**Instructions for the task**
Look through the entries below, please, and copy every line with the word "доброкачественных".

=== Section Start ===

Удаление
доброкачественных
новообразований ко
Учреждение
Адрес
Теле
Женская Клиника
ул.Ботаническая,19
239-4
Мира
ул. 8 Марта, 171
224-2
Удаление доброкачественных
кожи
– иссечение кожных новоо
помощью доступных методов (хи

=== Section End ===

**Written reply**
доброкачественных
Удаление доброкачественных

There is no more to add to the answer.